Your goal
Reproduce all of the text in the material below word for word, omitting the images.

[Opening Records section]

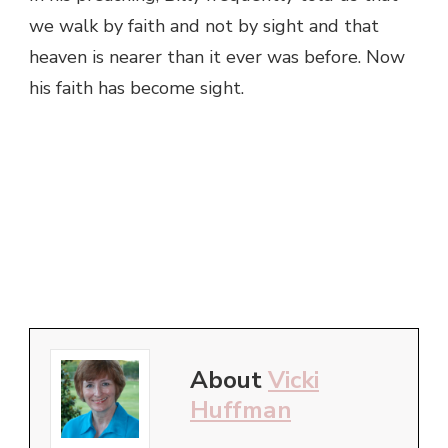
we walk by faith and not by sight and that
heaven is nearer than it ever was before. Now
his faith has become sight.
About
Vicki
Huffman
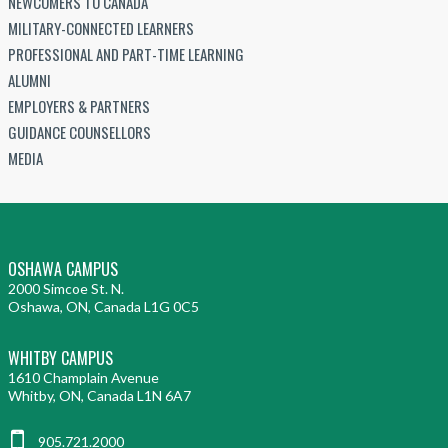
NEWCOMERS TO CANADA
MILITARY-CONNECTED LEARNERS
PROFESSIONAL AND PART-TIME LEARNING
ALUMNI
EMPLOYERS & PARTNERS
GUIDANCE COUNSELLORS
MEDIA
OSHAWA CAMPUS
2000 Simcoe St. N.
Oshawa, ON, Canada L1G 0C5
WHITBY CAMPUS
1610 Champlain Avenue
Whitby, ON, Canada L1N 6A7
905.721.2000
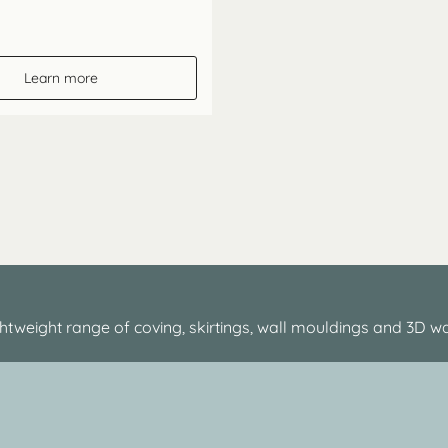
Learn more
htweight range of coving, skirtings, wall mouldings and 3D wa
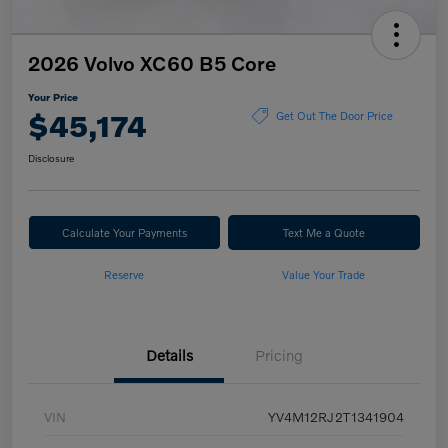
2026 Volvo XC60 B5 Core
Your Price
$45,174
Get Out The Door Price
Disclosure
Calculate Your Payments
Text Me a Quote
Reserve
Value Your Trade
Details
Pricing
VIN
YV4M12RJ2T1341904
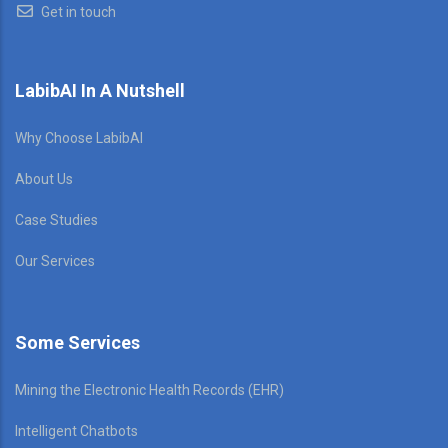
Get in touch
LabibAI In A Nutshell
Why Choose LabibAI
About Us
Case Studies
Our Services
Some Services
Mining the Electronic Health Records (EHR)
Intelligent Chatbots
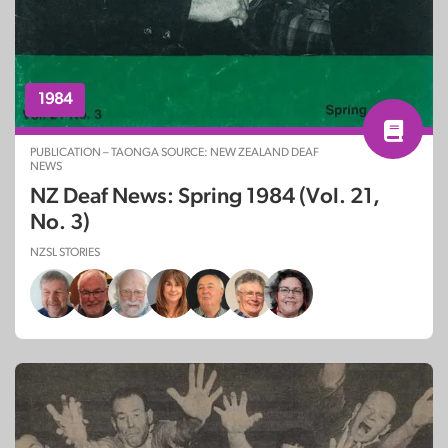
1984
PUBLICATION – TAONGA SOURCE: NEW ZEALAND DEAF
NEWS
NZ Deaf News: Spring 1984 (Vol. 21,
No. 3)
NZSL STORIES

[Closing Records section]

Completed exercise
we walk by faith and not by sight and that
heaven is nearer than it ever was before. Now
his faith has become sight.
About
Vicki
Huffman
NEWCOMERS TO CANADA
MILITARY-CONNECTED LEARNERS
PROFESSIONAL AND PART-TIME LEARNING
ALUMNI
EMPLOYERS & PARTNERS
GUIDANCE COUNSELLORS
MEDIA
OSHAWA CAMPUS
2000 Simcoe St. N.
Oshawa, ON, Canada L1G 0C5
WHITBY CAMPUS
1610 Champlain Avenue
Whitby, ON, Canada L1N 6A7
905.721.2000
Learn more
htweight range of coving, skirtings, wall mouldings and 3D wa
2026 Volvo XC60 B5 Core
Your Price
$45,174
Get Out The Door Price
Disclosure
Calculate Your Payments
Text Me a Quote
Reserve
Value Your Trade
Details
Pricing
VIN
YV4M12RJ2T1341904
Get in touch
LabibAI In A Nutshell
Why Choose LabibAI
About Us
Case Studies
Our Services
Some Services
Mining the Electronic Health Records (EHR)
Intelligent Chatbots
1984
PUBLICATION – TAONGA SOURCE: NEW ZEALAND DEAF
NEWS
NZ Deaf News: Spring 1984 (Vol. 21,
No. 3)
NZSL STORIES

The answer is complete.